Money is flowing into soccer in America. Target quit sponsoring auto racing so that it could spend more on advertising to soccer fans. Adidas, which paid $25 million per year for the right to supply jerseys in 2010, just upped that to over $110 million per year. In response, the central MLS office is doling out more money to its clubs to spend on acquiring players.
The clubs at the forefront of MLS are making this count. Seattle, long the league's attendance leader, has always spent and thought big, making what is theoretically a small-market team into one of the league's elite clubs. From the beginning, Atlanta did the same — and the fans responded, dethroning Seattle as the league's attendance leader.
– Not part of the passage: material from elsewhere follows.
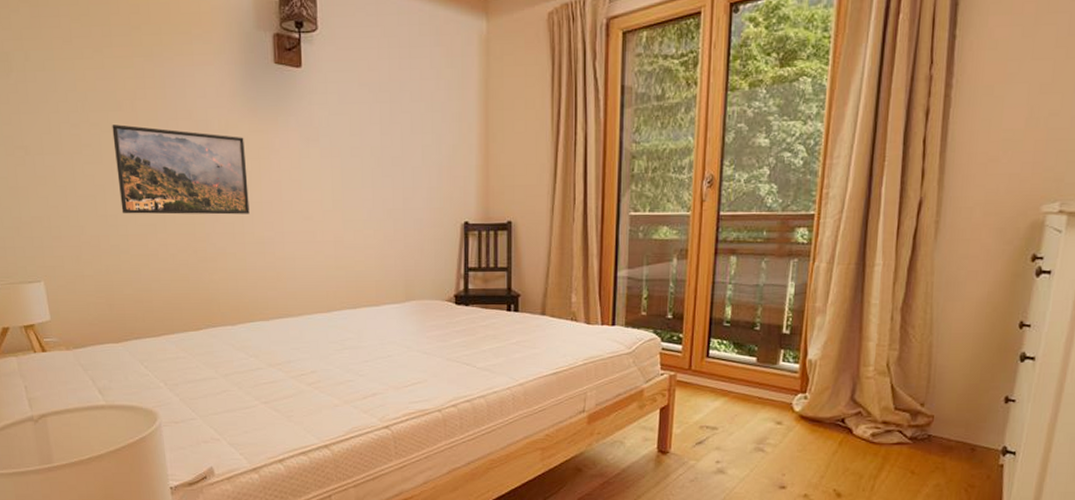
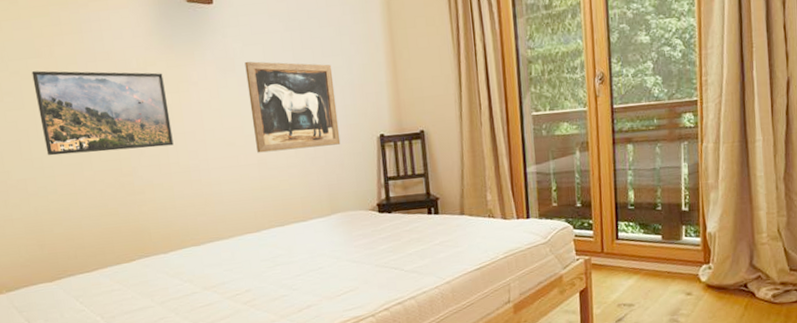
wall art: none [329,132,422,230] -> present [245,61,341,153]

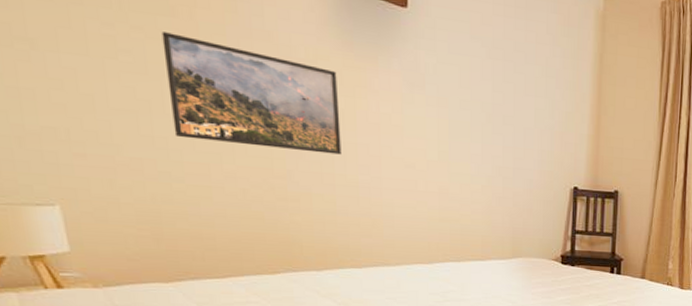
wall art: present [245,61,341,153] -> none [437,80,533,189]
Recent expansion clubs Orlando City and NYC FC have done the same, and when Los Angeles FC joins the league next season, it is all but certain to jump into that same group. Add in some older teams, such as Toronto and Chicago, that have escaped years of failure and loosened the purse strings, and there's a distinct trend across the league — toward more spending, and away from careful, small-money team-building.
At the other end of the league, the penny-pinching teams are beginning to be left behind. MLS spends very little on player salaries, compared to other major sports, but even with the tiny payrolls, the biggest (Toronto) is more than four times as large as the payrolls of four other clubs in the league. A few teams, notably Sporting Kansas City and FC Dallas, have tried to combat this by building up excellent youth academies, but advantages there will flatten out as other teams get their own youth systems up to speed.
MLS has always been unique in world soccer, with a salary cap and a centralized structure. As money flows in, though, the league will start heading the way of other world soccer leagues, where finances beat conservative team-building almost every time.